Гамов присутствовал на совещании, но не выступал. Он понял, что битва проиграна.
7 мая 1932 года Сергей Вавилов дал отзыв на план Гамова: «Не зная фактического состава, средств и предыдущих работ Физического института Академии, я предполагал отложить мое суждение о тематическом плане И-та, присланном мне, до поездки в Ленинград. К сожалению, поездка долгое время не могла состояться и я должен ограничиться сообщением следующих замечаний. Проблемы и конкретные темы плана, касающиеся строения ядер, атомов и молекул в обычных и исключительных внутриядерных условиях являются, разумеется, важнейшими и интереснейшими вопросами современной физики и астрофизики и, конечно, эти же проблемы стоят на очереди многих европейских и американских физических институтов. Вместе с тем ограничение работы Института исключительно столь трудными вопросами, естественно, ставит под сомнение выполнимость такого плана, особенно в течение года. Не зная состава и сил Института, я не берусь судить о количественной величине вероятности выполнения плана, но полагаю, что некоторое сокращение трудных принципиальных тем и соответственное увеличение числа тем более конкретных и легких было бы желательным».
Умеренность и хорошие манеры видны сразу. Хорошо известны были также здравый смысл и широкое понимание физики сорокалетним профессором Московского университета, только что избранным в академики. С ним иметь дело было легче, чем с «Джаз-бандом» теоретиков. Вскоре Вавилов начал заботиться о новорожденном ФИАНе, а в сентябре официально стал его директором[30].
Сотрудником ФИАНа оставался и «отец новорожденного» – Гамов. Но неудача с Институтом теоретической физики, похоже, окончательно убедила его, что он в клетке, и даже не в золотой. Он пытался выбраться из этой клетки летом 1932 года на байдарке через южную границу СССР и зимой, на лыжах, через северную, но без успеха.
В октябре 1933 года помог Сольвеевский конгресс, посвященный физике атомного ядра.

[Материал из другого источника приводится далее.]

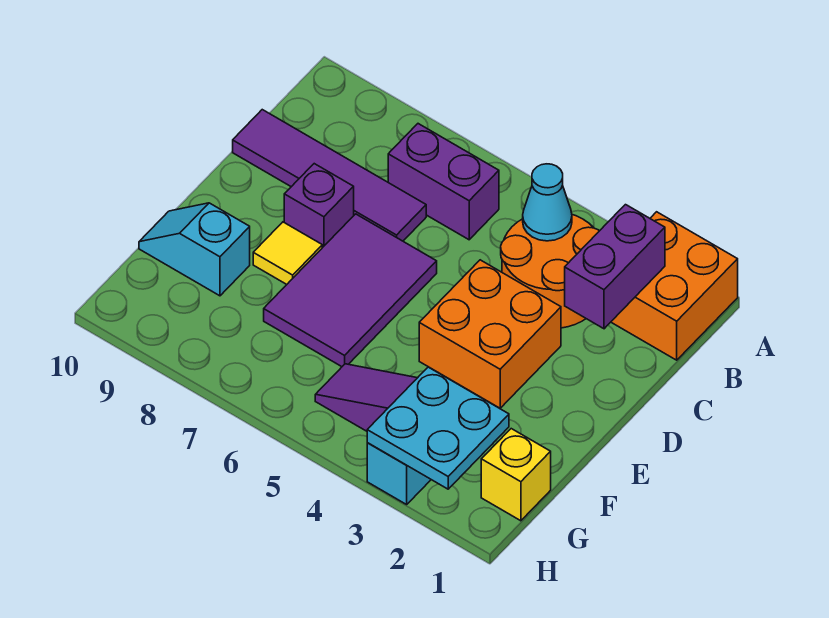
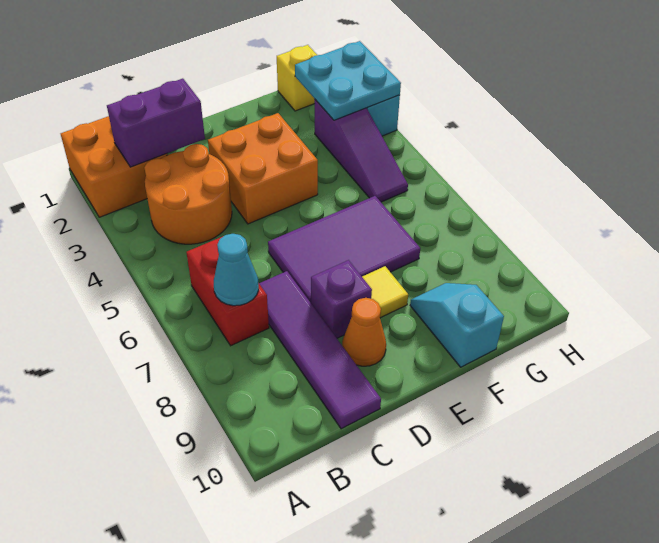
cyan 1x1 cone [523,164,572,241] -> cyan 1x1 cone moved to [214,234,259,306]
purple 1x2 brick [388,124,499,240] -> red 1x2 brick [186,237,269,346]
none -> orange 1x1 cone [342,298,386,366]
cyan 1x2 slope [139,203,250,296] -> cyan 1x2 slope turned to [410,283,504,367]

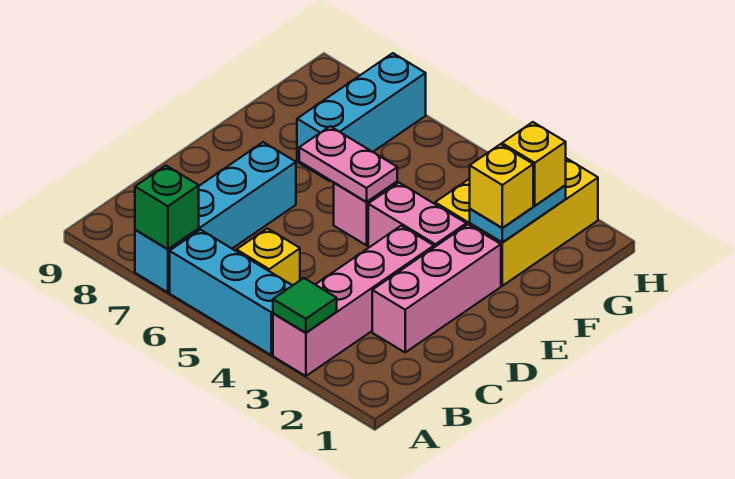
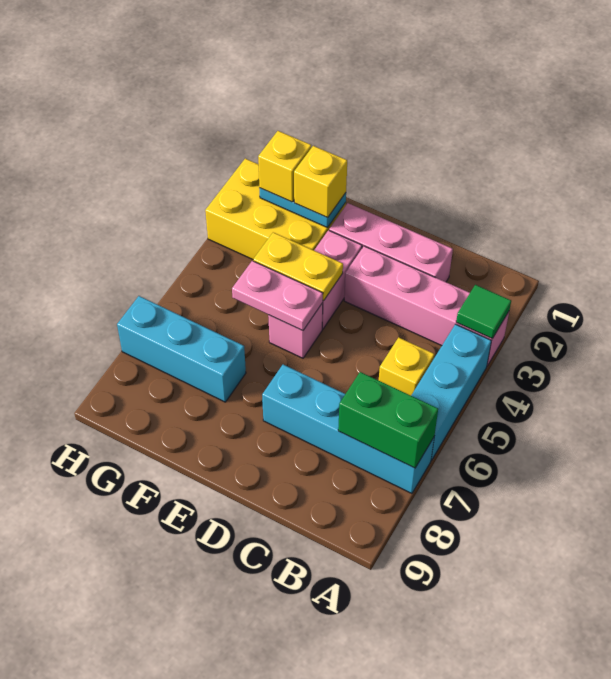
green 1x1 brick [135,166,199,249] -> green 1x2 brick [338,372,438,468]
none -> yellow 1x2 plate [253,232,343,301]
pink 1x2 plate [299,126,397,202] -> pink 1x2 plate turned to [232,261,323,331]

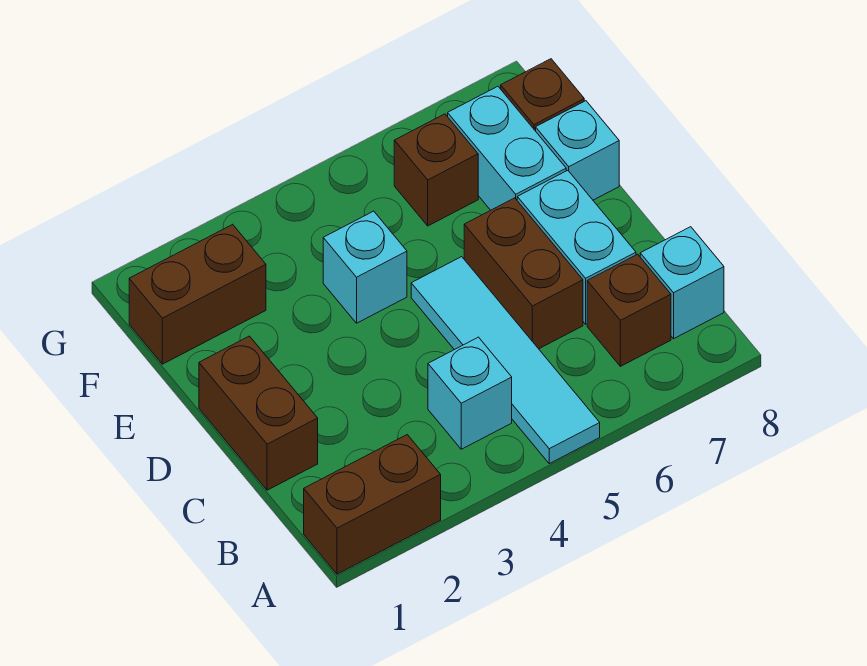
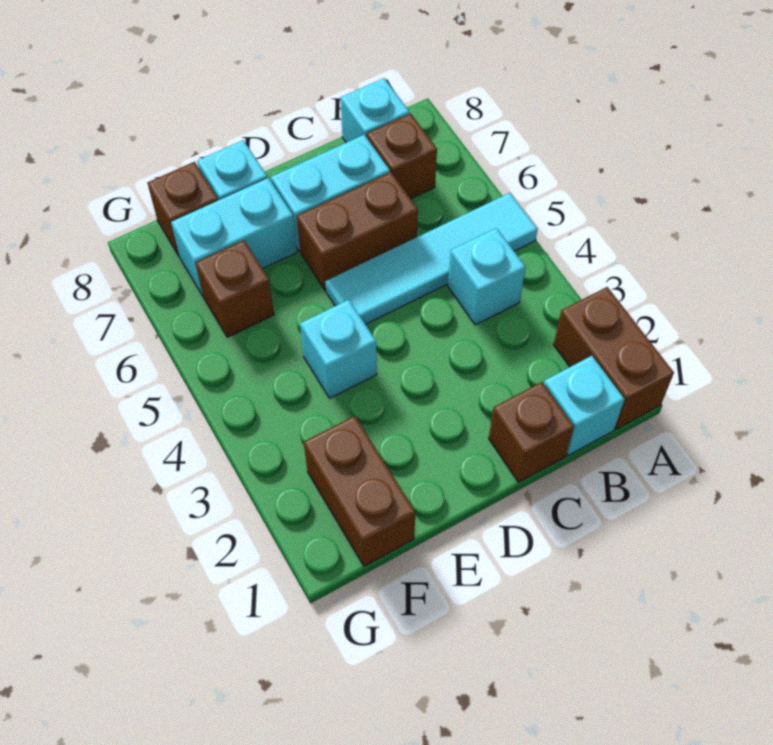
none -> cyan 1x1 brick [544,356,625,455]
brown 1x2 brick [199,336,318,490] -> brown 1x1 brick [489,382,574,482]

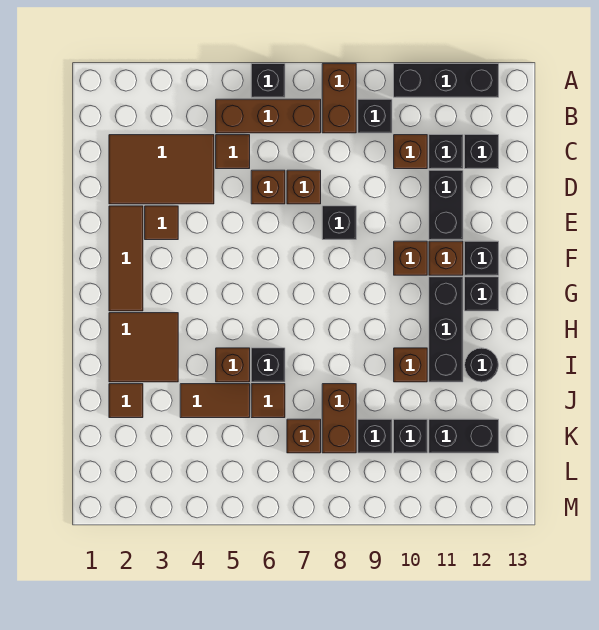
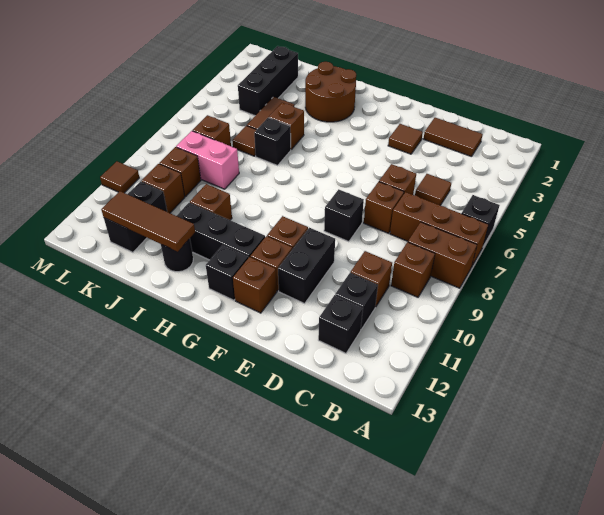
black 1x3 brick [394,64,499,97] -> black 1x3 brick moved to [238,46,298,116]
brown 1x3 brick [216,99,321,133] -> brown 1x3 brick turned to [390,192,489,266]
black 1x1 brick [358,99,392,133] -> brown 1x1 brick [391,242,435,297]
brown 2x3 tile [109,135,214,204] -> brown 1x2 tile [424,118,483,157]
black 1x2 brick [429,170,463,240] -> black 1x2 brick turned to [278,227,335,303]
brown 1x3 tile [109,206,143,311] -> brown 1x3 tile moved to [101,191,195,252]
black 1x1 brick [465,241,499,275] -> brown 1x1 brick [233,257,277,313]
brown 2x2 tile [109,313,178,382] -> brown 2x2 round brick [305,62,356,122]
brown 1x1 tile [109,384,143,418] -> brown 1x1 tile moved to [100,161,139,193]
brown 1x2 brick [322,384,356,453] -> pink 1x2 brick [176,131,239,189]
black 1x1 brick [358,419,392,453] -> brown 1x1 brick [159,147,201,197]
black 1x1 brick [394,419,427,453] -> brown 1x1 brick [142,164,185,213]

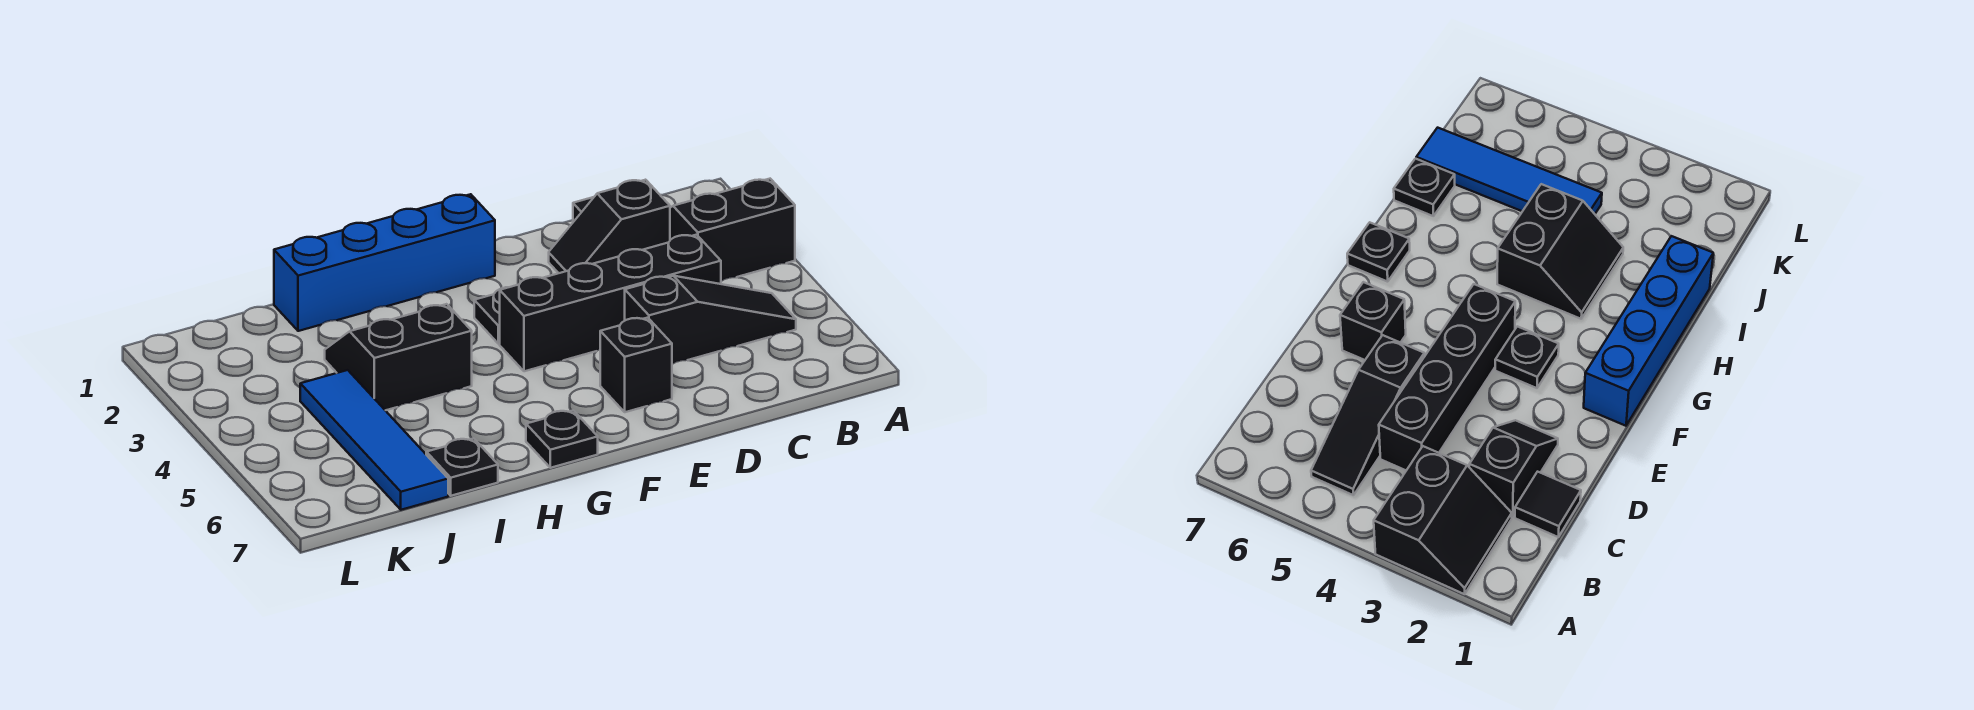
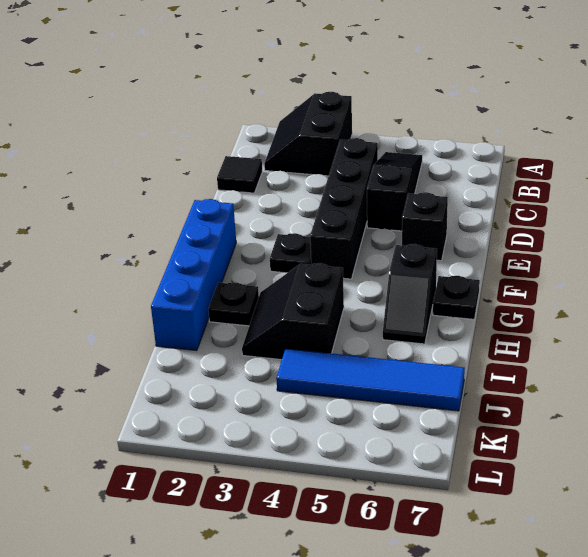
black 1x2 slope [549,180,670,273] -> black 1x2 slope moved to [383,244,437,344]
black 1x1 plate [426,438,498,496] -> black 1x1 plate moved to [208,282,259,326]

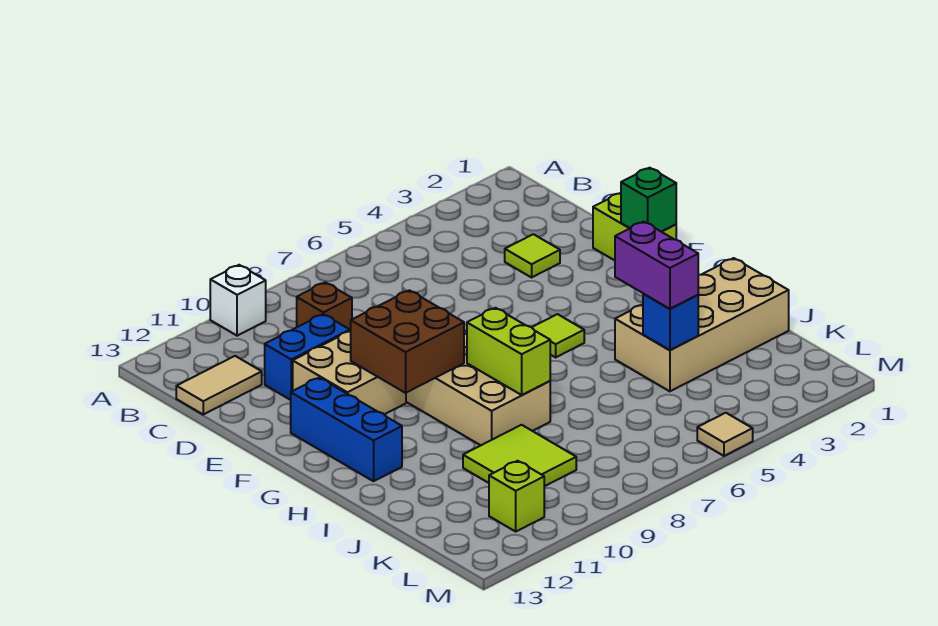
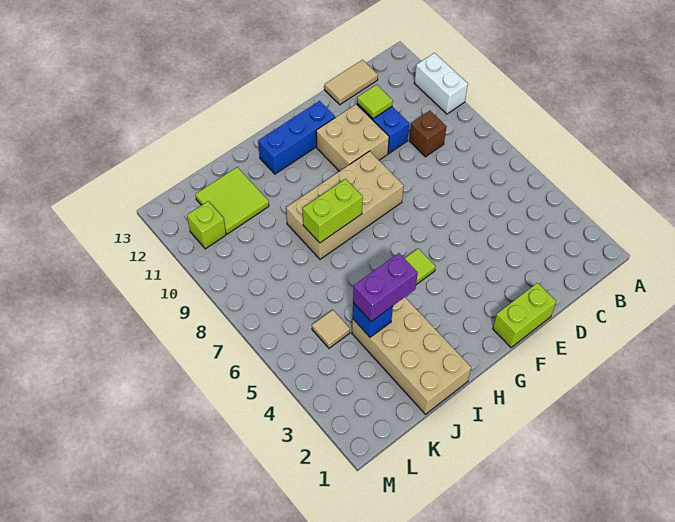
white 1x1 brick [210,265,266,336] -> white 1x2 brick [414,53,468,114]
tan 1x2 tile [176,356,262,414] -> tan 1x2 tile turned to [325,60,378,105]
lime 1x1 tile [505,234,560,277] -> lime 1x1 tile moved to [357,85,393,119]
green 1x1 brick [621,168,676,232] -> none
brown 2x2 brick [351,290,464,393] -> none
lime 2x2 tile [463,425,576,486] -> lime 2x2 tile moved to [195,167,269,234]
tan 1x1 tile [697,413,753,456] -> tan 1x1 tile moved to [312,310,350,348]

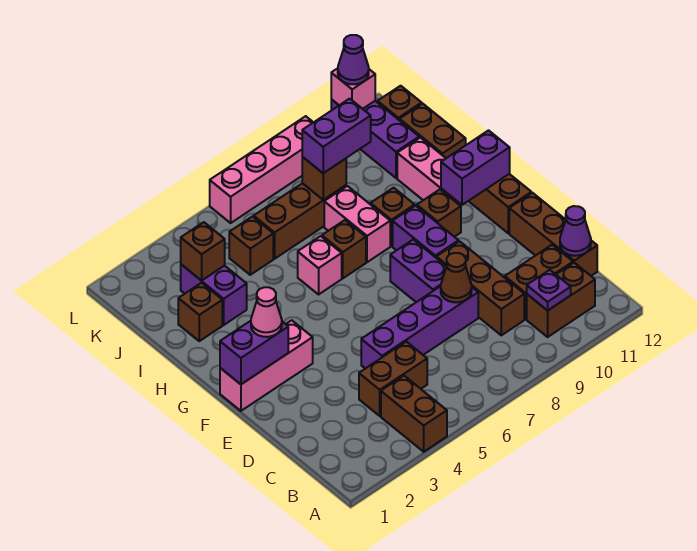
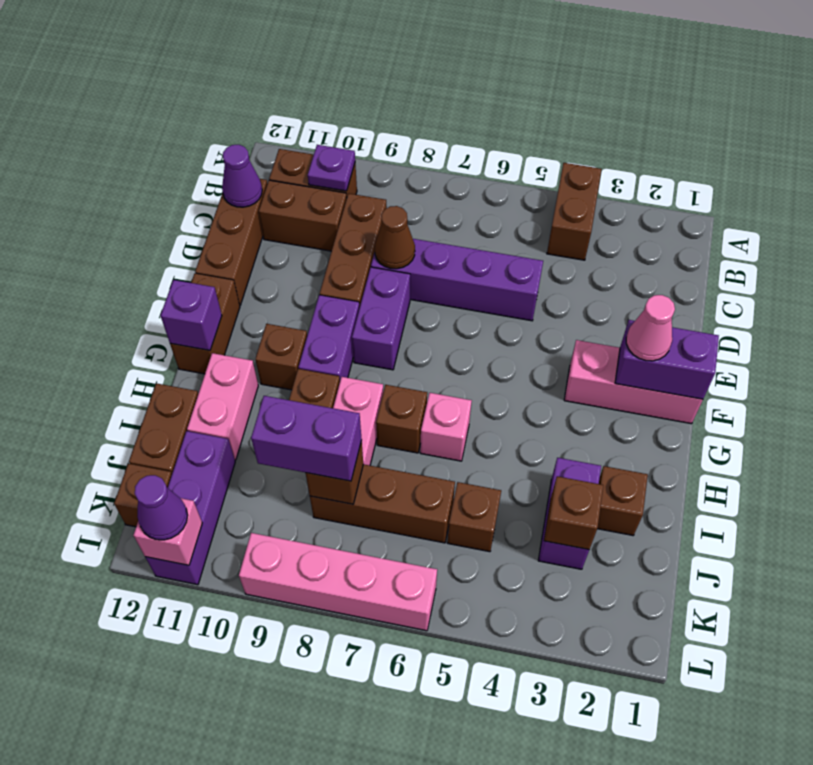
brown 1x2 brick [359,342,427,416] -> none
purple 1x2 brick [441,130,510,205] -> purple 1x1 brick [161,280,222,351]

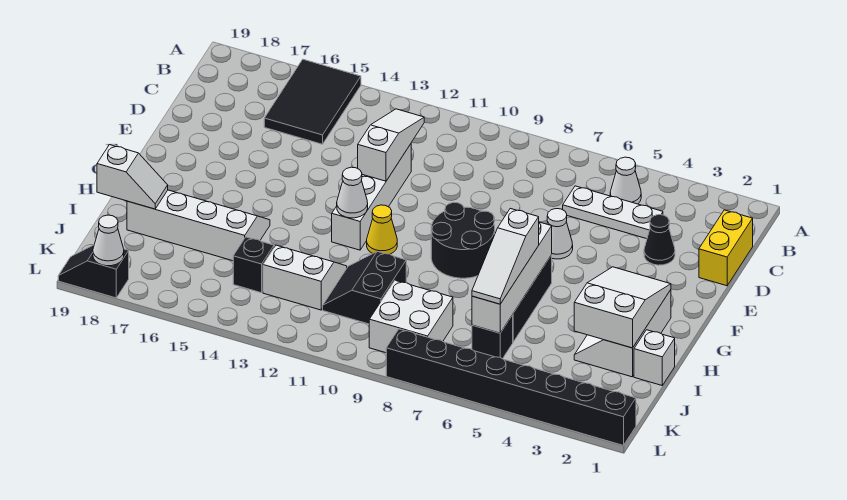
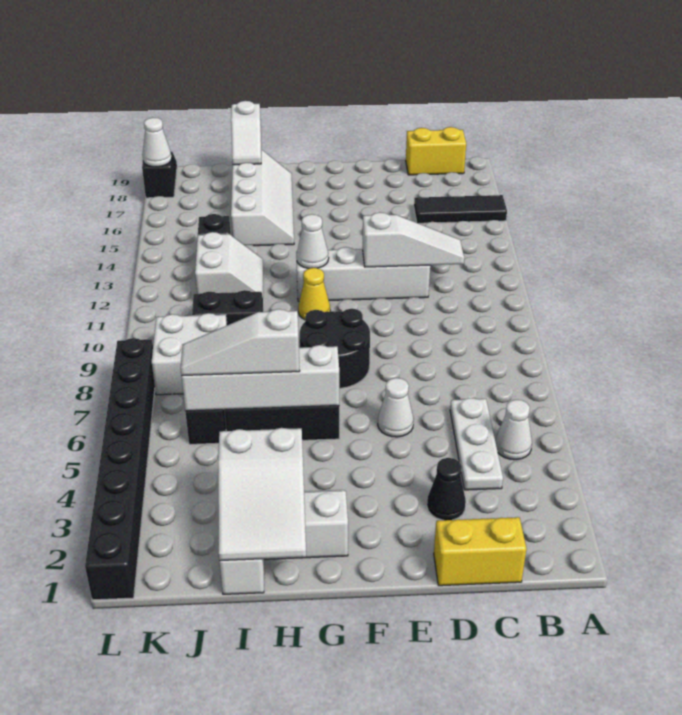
black 2x3 tile [264,59,361,144] -> black 1x3 tile [414,195,507,223]
none -> yellow 1x2 brick [406,127,466,175]
white 2x3 slope [574,267,671,348] -> white 2x3 slope turned to [218,428,306,561]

На этот раз Гамову разрешили поехать, и в Россию он уже не вернулся. Дверью он не хлопал, и еще целый год считался находящимся в заграничной командировке. Вавилов упомянул его даже в статье 5 ноября 1934 года, посвященной переезду ФИАНа в Москву и грядущему его превращению во «всесоюзный научный центр физики».[31]
В Москве имелись реальные предпосылки для такого превращения, и Вавилов их хорошо знал. Главная предпосылка – школа Мандельштама, которая к тому времени расцвела в Московском университете.
Глава 3. Леонид Мандельштам: учитель и школа
Консультант Электротреста в Московском университете
Московская физика пребывала в унылом состоянии, когда летом 1924 года консультант Электротреста в Ленинграде Леонид Мандельштам получил письмо из Москвы:
«Глубокоуважаемый Леонид Исаакович!
Я уже давно хотел обратиться к Вам с этим письмом, но некоторая неясность положения удерживала меня. Сегодня, наконец, оно выяснилось настолько, что я имею возможность писать Вам. Речь идет о Вашей кандидатуре на кафедру теоретической физики в Московском Университете. Вы, вероятно, так или иначе знаете, что Ваша кандидатура была выдвинута нами, после смерти С. А. Богуславского, наряду с кандидатурами Epstein’а и Ehrenfest’а». «По глубокому убеждению многих из нас, Вы являетесь последней надеждой на оздоровление Физического Института Московского Университета. Только появление такого лица, как Вы, может положить начало формированию кружка людей, желающих и могущих работать, положит конец бесконечным интригам, совершенно пропитавшим всю почву института. Есть немалая группа студентов, жаждущих настоящего научного руководства и несмотря на свою молодость уже разочаровавшихся в теперешних руководителях института.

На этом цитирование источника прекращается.